Prateek Bisht · ‎03-25-2022

Few Servers which are synced in Cyberark are not getting discovered and giving out credential error during discovery.
we have checked it is pingable and can be logged in. What can be the possible thing that is causing this issue?

Michael de Boer · ‎03-25-2022

Do you get an error message when you use the "Test credential" ui action for one of those servers?
You can also check the MID Server "agent0.log" log file after a quick discovery of one of those servers.
If there is something wrong with the credential in CyberArk, you'll find it there.

Regards,

Michael

Regards,
Michael

Please mark the suggestion as helpful/like, if you find it useful to you or others who wants to refer similar content.
Please mark the solution as correct, if the answer provided has resolved your query.

chuckm · ‎03-25-2022

Have you checked the CyberArk logs on the MID Server? They might give you more information if CyberArk is successfully retrieving the credentials from the CyberArk safe.

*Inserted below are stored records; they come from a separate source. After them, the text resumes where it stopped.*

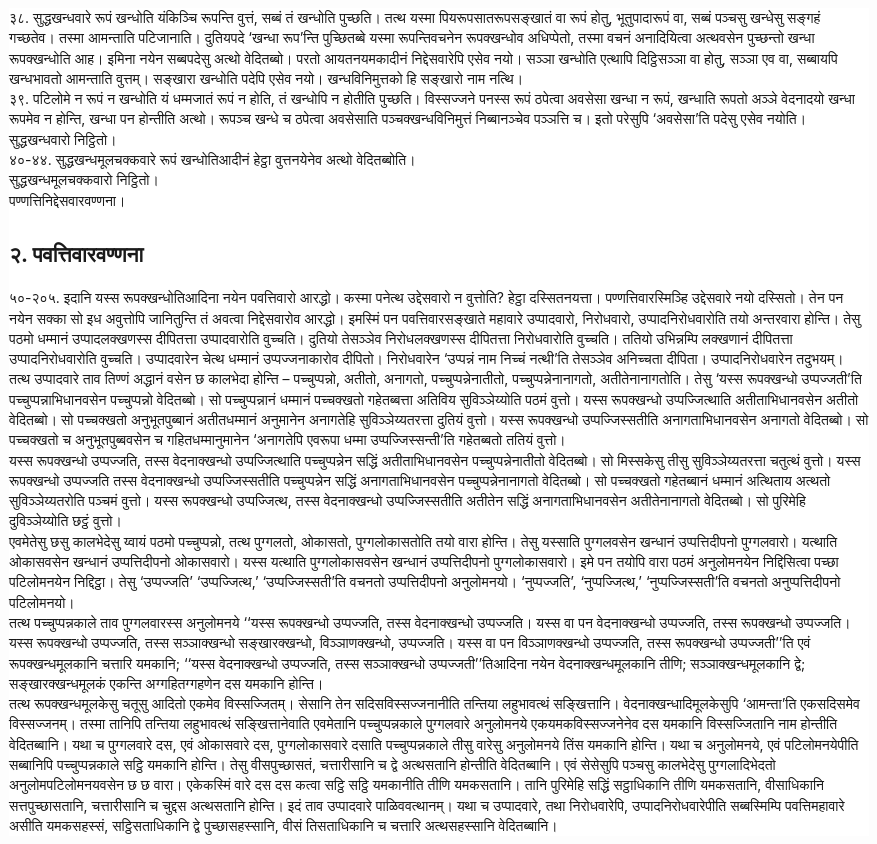 ३८. सुद्धखन्धवारे रूपं खन्धोति यंकिञ्चि रूपन्ति वुत्तं, सब्बं तं खन्धोति पुच्छति। तत्थ यस्मा पियरूपसातरूपसङ्खातं वा रूपं होतु, भूतुपादारूपं वा, सब्बं पञ्चसु खन्धेसु सङ्गहं गच्छतेव। तस्मा आमन्ताति पटिजानाति। दुतियपदे ‘खन्धा रूप’न्ति पुच्छितब्बे यस्मा रूपन्तिवचनेन रूपक्खन्धोव अधिप्पेतो, तस्मा वचनं अनादियित्वा अत्थवसेन पुच्छन्तो खन्धा रूपक्खन्धोति आह। इमिना नयेन सब्बपदेसु अत्थो वेदितब्बो। परतो आयतनयमकादीनं निद्देसवारेपि एसेव नयो। सञ्ञा खन्धोति एत्थापि दिट्ठिसञ्ञा वा होतु, सञ्ञा एव वा, सब्बायपि खन्धभावतो आमन्ताति वुत्तम्। सङ्खारा खन्धोति पदेपि एसेव नयो। खन्धविनिमुत्तको हि सङ्खारो नाम नत्थि।  
३९. पटिलोमे न रूपं न खन्धोति यं धम्मजातं रूपं न होति, तं खन्धोपि न होतीति पुच्छति। विस्सज्जने पनस्स रूपं ठपेत्वा अवसेसा खन्धा न रूपं, खन्धाति रूपतो अञ्ञे वेदनादयो खन्धा रूपमेव न होन्ति, खन्धा पन होन्तीति अत्थो। रूपञ्च खन्धे च ठपेत्वा अवसेसाति पञ्चक्खन्धविनिमुत्तं निब्बानञ्चेव पञ्ञत्ति च। इतो परेसुपि ‘अवसेसा’ति पदेसु एसेव नयोति।  
सुद्धखन्धवारो निट्ठितो।  
४०-४४. सुद्धखन्धमूलचक्कवारे रूपं खन्धोतिआदीनं हेट्ठा वुत्तनयेनेव अत्थो वेदितब्बोति।  
सुद्धखन्धमूलचक्कवारो निट्ठितो।  
पण्णत्तिनिद्देसवारवण्णना।  


## २. पवत्तिवारवण्णना

५०-२०५. इदानि यस्स रूपक्खन्धोतिआदिना नयेन पवत्तिवारो आरद्धो। कस्मा पनेत्थ उद्देसवारो न वुत्तोति? हेट्ठा दस्सितनयत्ता। पण्णत्तिवारस्मिञ्हि उद्देसवारे नयो दस्सितो। तेन पन नयेन सक्का सो इध अवुत्तोपि जानितुन्ति तं अवत्वा निद्देसवारोव आरद्धो। इमस्मिं पन पवत्तिवारसङ्खाते महावारे उप्पादवारो, निरोधवारो, उप्पादनिरोधवारोति तयो अन्तरवारा होन्ति। तेसु पठमो धम्मानं उप्पादलक्खणस्स दीपितत्ता उप्पादवारोति वुच्चति। दुतियो तेसञ्ञेव निरोधलक्खणस्स दीपितत्ता निरोधवारोति वुच्चति। ततियो उभिन्नम्पि लक्खणानं दीपितत्ता उप्पादनिरोधवारोति वुच्चति। उप्पादवारेन चेत्थ धम्मानं उप्पज्जनाकारोव दीपितो। निरोधवारेन ‘उप्पन्नं नाम निच्चं नत्थी’ति तेसञ्ञेव अनिच्चता दीपिता। उप्पादनिरोधवारेन तदुभयम्।  
तत्थ उप्पादवारे ताव तिण्णं अद्धानं वसेन छ कालभेदा होन्ति – पच्चुप्पन्नो, अतीतो, अनागतो, पच्चुप्पन्नेनातीतो, पच्चुप्पन्नेनानागतो, अतीतेनानागतोति। तेसु ‘यस्स रूपक्खन्धो उप्पज्जती’ति पच्चुप्पन्नाभिधानवसेन पच्चुप्पन्नो वेदितब्बो। सो पच्चुप्पन्नानं धम्मानं पच्चक्खतो गहेतब्बत्ता अतिविय सुविञ्ञेय्योति पठमं वुत्तो। यस्स रूपक्खन्धो उप्पज्जित्थाति अतीताभिधानवसेन अतीतो वेदितब्बो। सो पच्चक्खतो अनुभूतपुब्बानं अतीतधम्मानं अनुमानेन अनागतेहि सुविञ्ञेय्यतरत्ता दुतियं वुत्तो। यस्स रूपक्खन्धो उप्पज्जिस्सतीति अनागताभिधानवसेन अनागतो वेदितब्बो। सो पच्चक्खतो च अनुभूतपुब्बवसेन च गहितधम्मानुमानेन ‘अनागतेपि एवरूपा धम्मा उप्पज्जिस्सन्ती’ति गहेतब्बतो ततियं वुत्तो।  
यस्स रूपक्खन्धो उप्पज्जति, तस्स वेदनाक्खन्धो उप्पज्जित्थाति पच्चुप्पन्नेन सद्धिं अतीताभिधानवसेन पच्चुप्पन्नेनातीतो वेदितब्बो। सो मिस्सकेसु तीसु सुविञ्ञेय्यतरत्ता चतुत्थं वुत्तो। यस्स रूपक्खन्धो उप्पज्जति तस्स वेदनाक्खन्धो उप्पज्जिस्सतीति पच्चुप्पन्नेन सद्धिं अनागताभिधानवसेन पच्चुप्पन्नेनानागतो वेदितब्बो। सो पच्चक्खतो गहेतब्बानं धम्मानं अत्थिताय अत्थतो सुविञ्ञेय्यतरोति पञ्चमं वुत्तो। यस्स रूपक्खन्धो उप्पज्जित्थ, तस्स वेदनाक्खन्धो उप्पज्जिस्सतीति अतीतेन सद्धिं अनागताभिधानवसेन अतीतेनानागतो वेदितब्बो। सो पुरिमेहि दुविञ्ञेय्योति छट्ठं वुत्तो।  
एवमेतेसु छसु कालभेदेसु य्वायं पठमो पच्चुप्पन्नो, तत्थ पुग्गलतो, ओकासतो, पुग्गलोकासतोति तयो वारा होन्ति। तेसु यस्साति पुग्गलवसेन खन्धानं उप्पत्तिदीपनो पुग्गलवारो। यत्थाति ओकासवसेन खन्धानं उप्पत्तिदीपनो ओकासवारो। यस्स यत्थाति पुग्गलोकासवसेन खन्धानं उप्पत्तिदीपनो पुग्गलोकासवारो। इमे पन तयोपि वारा पठमं अनुलोमनयेन निद्दिसित्वा पच्छा पटिलोमनयेन निद्दिट्ठा। तेसु ‘उप्पज्जति’ ‘उप्पज्जित्थ,’ ‘उप्पज्जिस्सती’ति वचनतो उप्पत्तिदीपनो अनुलोमनयो। ‘नुप्पज्जति’, ‘नुप्पज्जित्थ,’ ‘नुप्पज्जिस्सती’ति वचनतो अनुप्पत्तिदीपनो पटिलोमनयो।  
तत्थ पच्चुप्पन्नकाले ताव पुग्गलवारस्स अनुलोमनये ‘‘यस्स रूपक्खन्धो उप्पज्जति, तस्स वेदनाक्खन्धो उप्पज्जति। यस्स वा पन वेदनाक्खन्धो उप्पज्जति, तस्स रूपक्खन्धो उप्पज्जति। यस्स रूपक्खन्धो उप्पज्जति, तस्स सञ्ञाक्खन्धो सङ्खारक्खन्धो, विञ्ञाणक्खन्धो, उप्पज्जति। यस्स वा पन विञ्ञाणक्खन्धो उप्पज्जति, तस्स रूपक्खन्धो उप्पज्जती’’ति एवं रूपक्खन्धमूलकानि चत्तारि यमकानि; ‘‘यस्स वेदनाक्खन्धो उप्पज्जति, तस्स सञ्ञाक्खन्धो उप्पज्जती’’तिआदिना नयेन वेदनाक्खन्धमूलकानि तीणि; सञ्ञाक्खन्धमूलकानि द्वे; सङ्खारक्खन्धमूलकं एकन्ति अग्गहितग्गहणेन दस यमकानि होन्ति।  
तत्थ रूपक्खन्धमूलकेसु चतूसु आदितो एकमेव विस्सज्जितम्। सेसानि तेन सदिसविस्सज्जनानीति तन्तिया लहुभावत्थं सङ्खित्तानि। वेदनाक्खन्धादिमूलकेसुपि ‘आमन्ता’ति एकसदिसमेव विस्सज्जनम्। तस्मा तानिपि तन्तिया लहुभावत्थं सङ्खित्तानेवाति एवमेतानि पच्चुप्पन्नकाले पुग्गलवारे अनुलोमनये एकयमकविस्सज्जनेनेव दस यमकानि विस्सज्जितानि नाम होन्तीति वेदितब्बानि। यथा च पुग्गलवारे दस, एवं ओकासवारे दस, पुग्गलोकासवारे दसाति पच्चुप्पन्नकाले तीसु वारेसु अनुलोमनये तिंस यमकानि होन्ति। यथा च अनुलोमनये, एवं पटिलोमनयेपीति सब्बानिपि पच्चुप्पन्नकाले सट्ठि यमकानि होन्ति। तेसु वीसपुच्छासतं, चत्तारीसानि च द्वे अत्थसतानि होन्तीति वेदितब्बानि। एवं सेसेसुपि पञ्चसु कालभेदेसु पुग्गलादिभेदतो अनुलोमपटिलोमनयवसेन छ छ वारा। एकेकस्मिं वारे दस दस कत्वा सट्ठि सट्ठि यमकानीति तीणि यमकसतानि। तानि पुरिमेहि सद्धिं सट्ठाधिकानि तीणि यमकसतानि, वीसाधिकानि सत्तपुच्छासतानि, चत्तारीसानि च चुद्दस अत्थसतानि होन्ति। इदं ताव उप्पादवारे पाळिववत्थानम्। यथा च उप्पादवारे, तथा निरोधवारेपि, उप्पादनिरोधवारेपीति सब्बस्मिम्पि पवत्तिमहावारे असीति यमकसहस्सं, सट्ठिसताधिकानि द्वे पुच्छासहस्सानि, वीसं तिसताधिकानि च चत्तारि अत्थसहस्सानि वेदितब्बानि।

The CyberArk logs are located on the MID server where the CyberArk AIM client is installed in the following directory (default installation):

C:\Program Files (x86)\CyberArk\ApplicationPasswordProvider\Logs

There are 3 separate CyberArk log files in the Logs directory: 1) APPConsole, 2) APPAudit, and 3) APPTrace. The APPConsole and APPAudit are helpful in troubleshooting. The APPConsole log shows if the CyberArk AIM client is communicating successfully with the CyberArk Vault. The APPAudit log shows successful password retrievals from the CyberArk Vault.

When troubleshooting, I suggest starting with the APPConsole log first (3 log entries to determine successful communication to CyberArk Vault). Then, looking at the APPAudit log file to determine successful credential retrievals.